Under the new DRP system, the focus is on cycle time (how fast we get the vehicle in and out), severity (how cheaply we complete the repair), and customer satisfaction (fast repair ime and cosmetic good looks). How much time is spent on evaluating and ensuring the integrity and safety of the repair? And those repair shops that try to ensure that everything has been done to make the car safe for the protection of the customer and their families that trust them, get frowns and disapproval from the insurance carriers’ auditors when costs and repair times increase.

How many concession-based DRP repair programs make sure that frame rails and structural components are sectioned and replaced properly; ensure that air bag sensors are all replaced per the vehicle manufacturer? How many DRP repair programs encourage and check that seatbelts are replaced according to the vehicle manufacturer? The insurance carriers are careful to say that these concerns are up to the body shop. But how many of us have heard, “All I can say is the other shops that are doing the best on our program {the DRP program} do not replace all those air bag sensors and wait the extra time to order the seat belts. Are you sure you need to do all that?” The implied criticism is that you are doing repairs that are too costly and take too much time. Sometimes the criticism is not implied, but blatantly stated. For example, how much time does your DRP auditor spend making sure vehicles are repaired correctly and safely? When I asked about that, I actually had a DRP auditor tell me that we needed to ease up on our quality control efforts because it was impacting our “Cycle Time Measurement.” He went on to say that, “Quality is not one of the key DRP measures in ranking or monitoring the shops.” And, therein is the problem!

For the most part, this is exactly what has happened in our industry, although several insurance carriers are still operating DRP programs that do not ask for concessions and use their DRP program to benefit the customers.
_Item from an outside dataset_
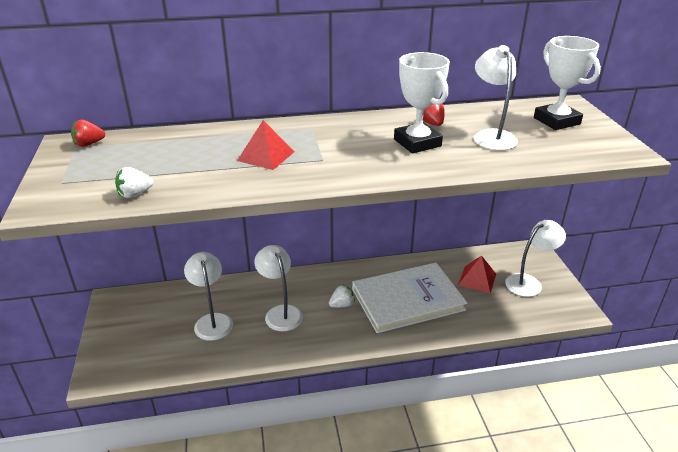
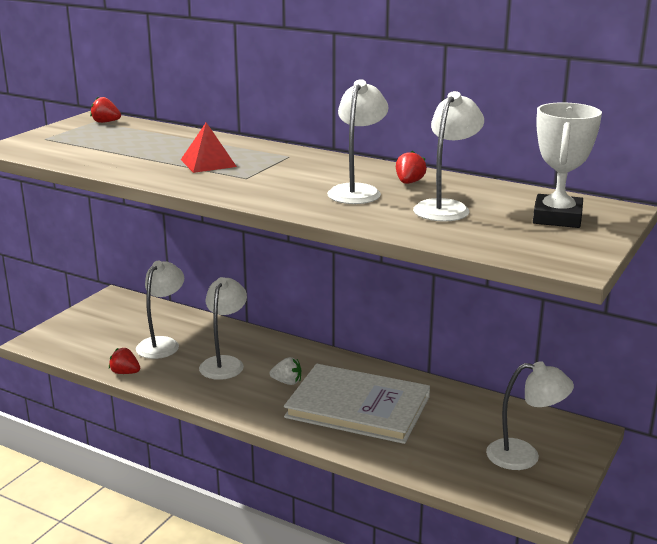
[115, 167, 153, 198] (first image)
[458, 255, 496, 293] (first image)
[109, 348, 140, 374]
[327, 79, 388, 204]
To these carriers I say “Thank you” and hope they will continue to demand integrity, ensure safe repairs, and show mutual respect for auto repair business operators in their DRP programs.

Today more than ever we see insurance carriers use DRP programs to cut costs by     requiring an incredible amount of administrative requirements be met, while greatly reducing or even eliminating the focus on correct and safe repairs. Safety concerns have been replaced with rules about cycle time and reduced severity. (Many new DRP auditors have never heard of the “Kink vs. Bend Rule.”) Insurer concession-based DRPs have reduced their severity in the area of refinishing alone by millions of dollars by mandating spot refinish, blending urethane coatings inside panels, and applying paint caps. This is without regard for the quality and cost of the required refinishing. It has been my experience that most collision repair operators will make a correct and safe repair even when not paid to do so, because this is the right thing to do. We do it, but at the expense of an already very narrow or negative profit margin!
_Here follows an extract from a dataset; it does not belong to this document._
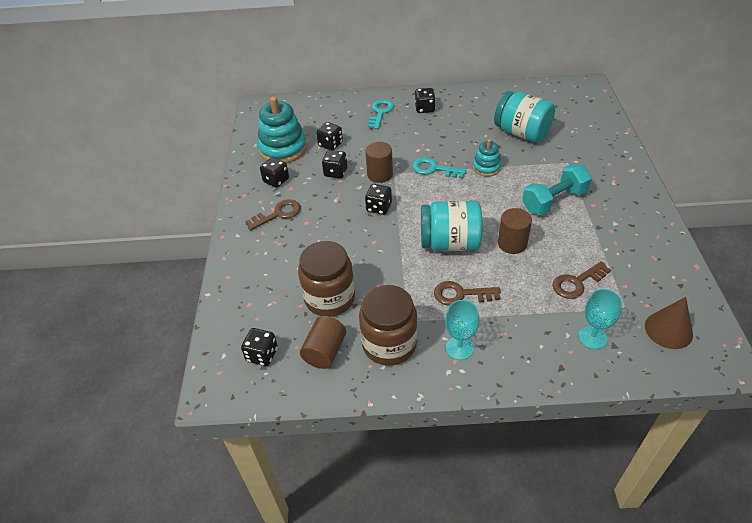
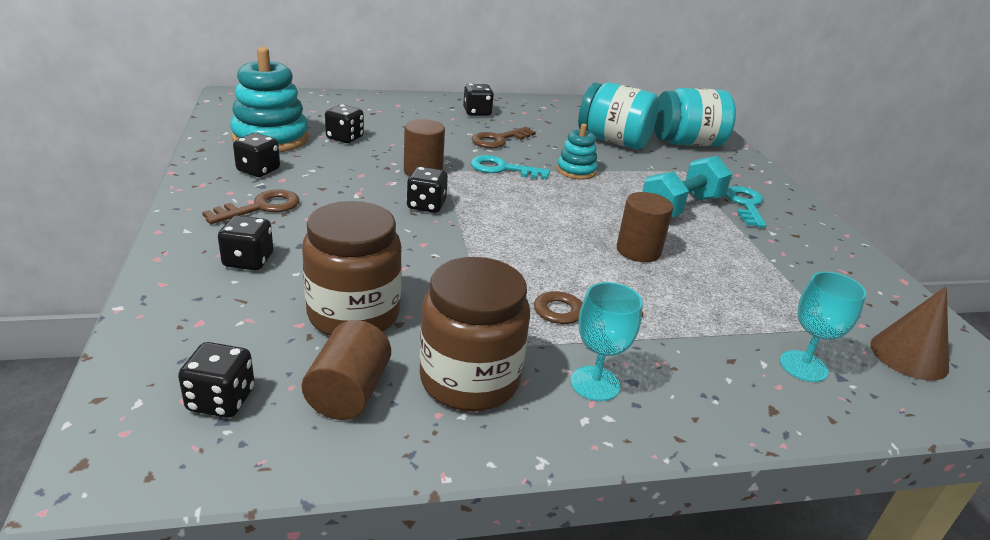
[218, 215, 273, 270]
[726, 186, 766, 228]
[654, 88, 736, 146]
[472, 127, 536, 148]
Eighteen months ago, although discouraged by the evolution of the modern day, concession-based DRP, I was determined to overcome the costs of the added administrative requirements and still ensure safe repairs. Even with the complexity of all the various versions of DRP requirements, I established what we call the FOX Command Center. To this day I am very proud of this centralized unit that monitors and administratively processes every step of each auto repair. The FOX Command Center is located at our head office in Tulsa, Oklahoma. It leverages technology to solve the issues that challenge every shop on a DRP. The Command Center instantly improves our key measures in all DRPs.
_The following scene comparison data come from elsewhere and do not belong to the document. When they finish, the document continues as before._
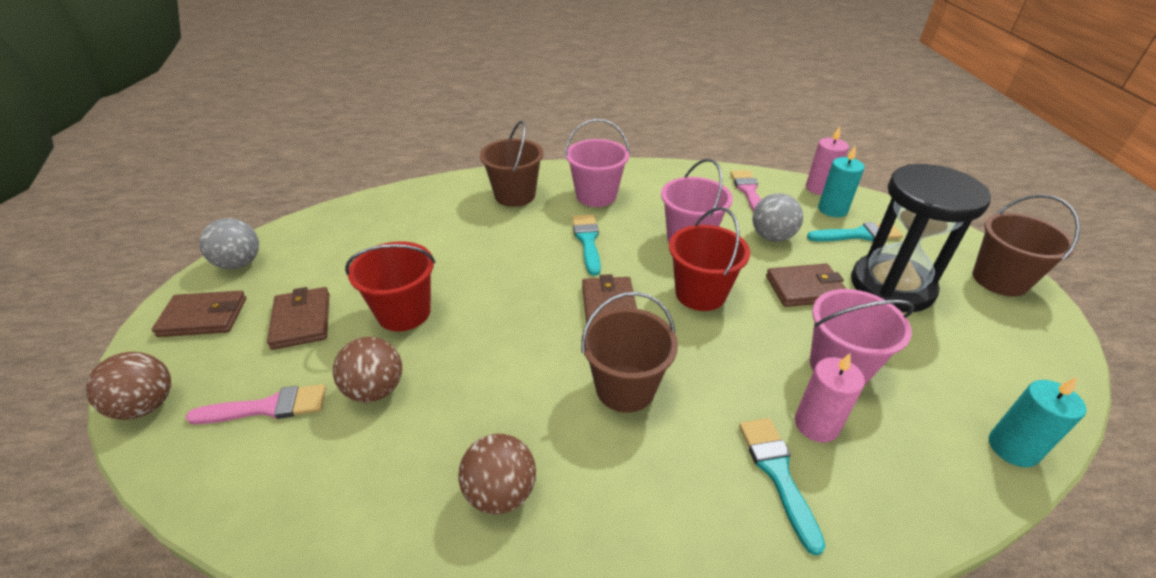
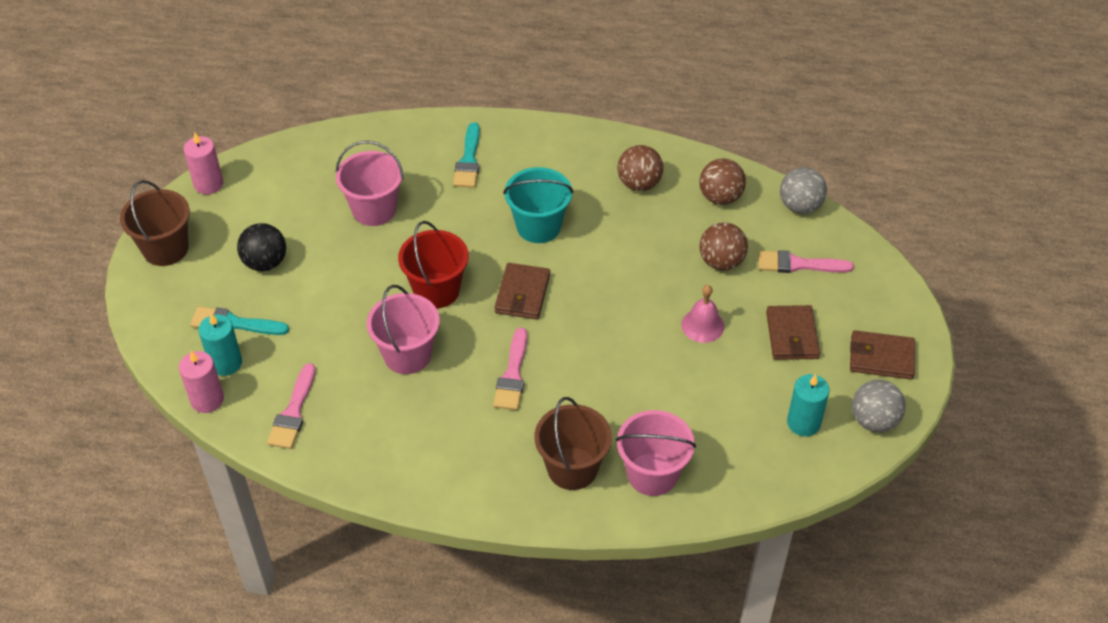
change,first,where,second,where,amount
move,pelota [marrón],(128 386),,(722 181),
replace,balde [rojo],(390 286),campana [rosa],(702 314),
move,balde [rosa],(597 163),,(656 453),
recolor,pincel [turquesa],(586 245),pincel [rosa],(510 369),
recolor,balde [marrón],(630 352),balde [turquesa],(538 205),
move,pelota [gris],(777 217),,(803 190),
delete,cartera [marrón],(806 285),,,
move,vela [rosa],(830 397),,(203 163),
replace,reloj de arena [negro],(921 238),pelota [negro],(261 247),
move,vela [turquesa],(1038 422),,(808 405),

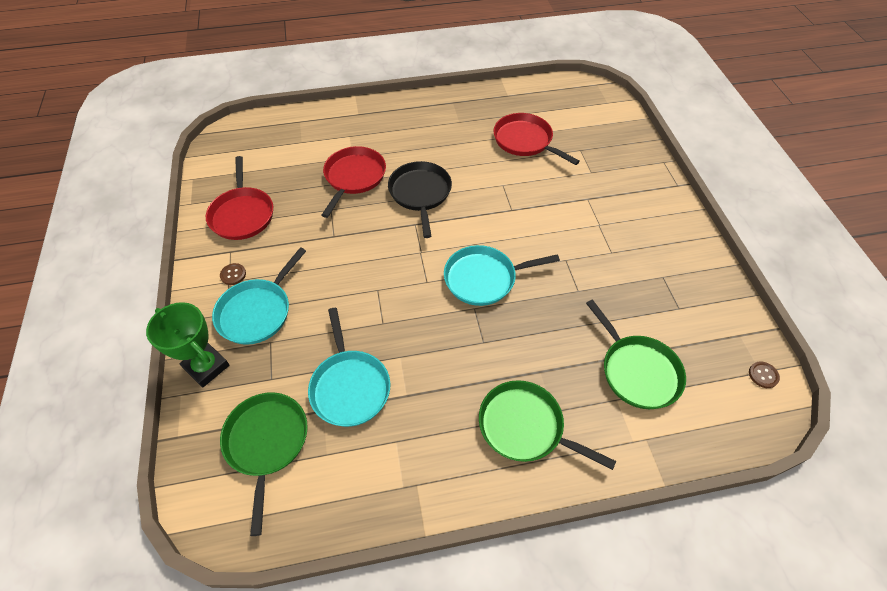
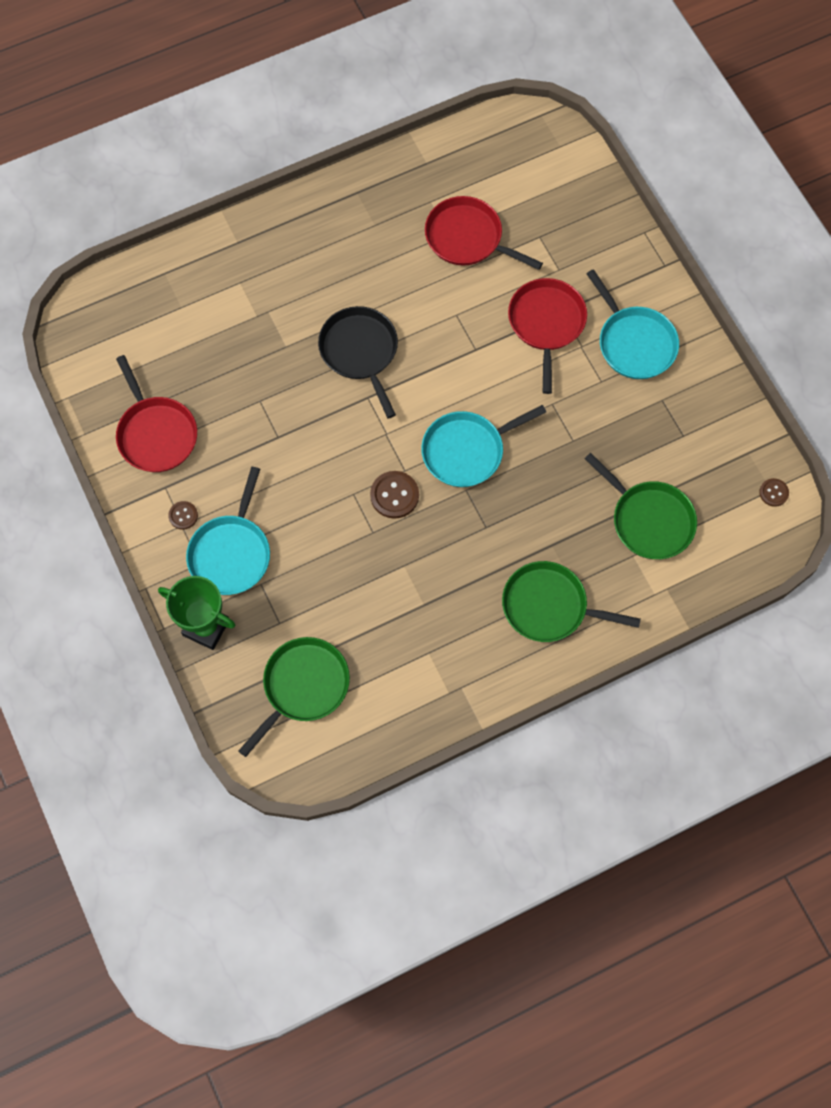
change,first,where,second,where,amount
rotate,sartén [verde],(264 464),,(294 697),60 degrees clockwise
move,sartén [turquesa],(349 367),,(632 324),
move,sartén [rojo],(354 182),,(547 336),
insert,,,botón [marrón],(394 495),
In addition, it allows me personally to spend more time at home with my family, instead of on the road. As you might imagine, it is a considerable expense to implement, and since profit margins are way down, the only way to make them up is in volume. Therefore, we brought in additional volume, but once we had it, many of the concession-based DRPs saw it as an opportunity to squeeze even more concessions and profits from us.